This content is from: Local Insights

Banking sector reformed

Dovetailing with the momentous economic reform that has been taking place in Syria over the past few years, the Syrian banking sector has witnessed a number of reforms starting with the enactment of Law No 28 in 2001 that, after forty years of state monopoly, established the framework for private banking activity.

Thereafter, Islamic Banking Law No 35 was passed in 2005. Both laws set out the procedures for licensing banks' conditions under which they would operate; and principles of their supervision.

Law 28 and Law 35 were amended in terms of capital requirements and ownership structure, by Law 3 in early 2010. Law 3 raised the minimum capital required to start a private bank to SYP10 billion ($21 million) and SYP15 billion for Islamic banks of which 50% should be paid upon incorporation, while the remaining portion of the capital must be paid within three years of commencing operations.

Law 3 also stipulates that founders of the bank should own at least 25% of the capital upon application for licensing. Non-Syrian shares shall not exceed 49% of the banks share capital (could be increased up to 60% based on Prime Minister's approval). On the other hand, legal entities (Syrian or non-Syrian) shares shall not exceed 60% of the capital (up to 75% if public banks are included) and no natural person can own more than 5% of share capital.

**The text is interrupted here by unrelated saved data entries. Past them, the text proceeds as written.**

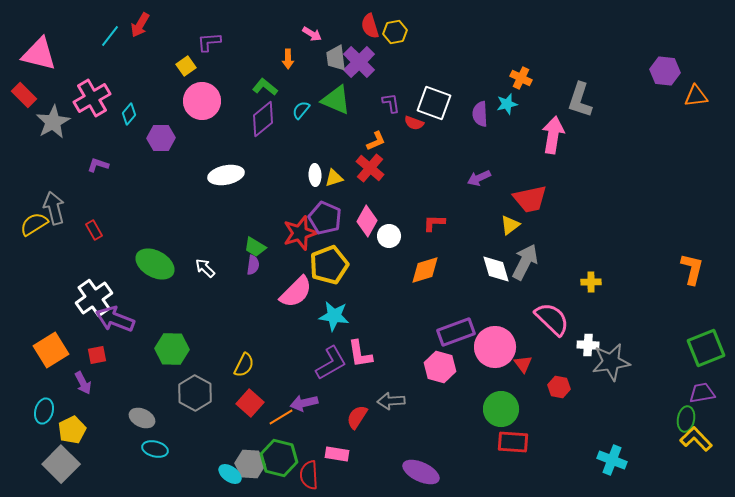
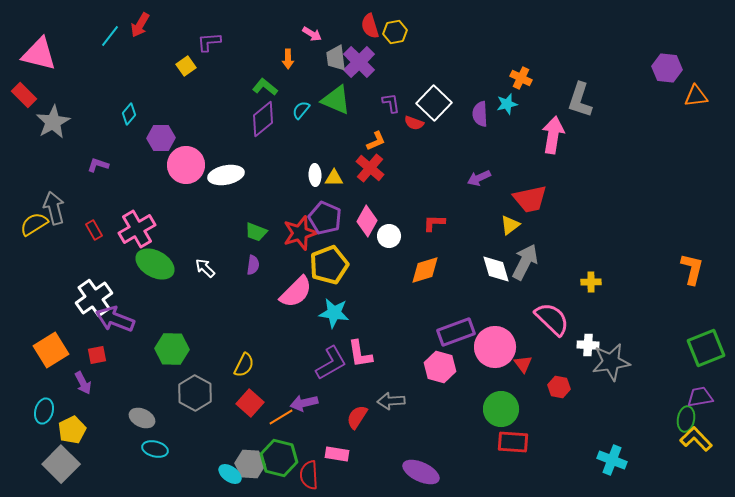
purple hexagon at (665, 71): moved 2 px right, 3 px up
pink cross at (92, 98): moved 45 px right, 131 px down
pink circle at (202, 101): moved 16 px left, 64 px down
white square at (434, 103): rotated 24 degrees clockwise
yellow triangle at (334, 178): rotated 18 degrees clockwise
green trapezoid at (255, 247): moved 1 px right, 15 px up; rotated 10 degrees counterclockwise
cyan star at (334, 316): moved 3 px up
purple trapezoid at (702, 393): moved 2 px left, 4 px down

By mid-2010, and in line with the need for financing infrastructure project, Law 56 was issued. This allows for the establishment of investment banks with the minimum capital of SYP50 billion which is to be paid in full before launch of operations. Similar to conventional banks, no natural person can own more than 5% of share capital, while the ceiling for non-financial legal entities was set at 10% and at 25% for financial legal entities.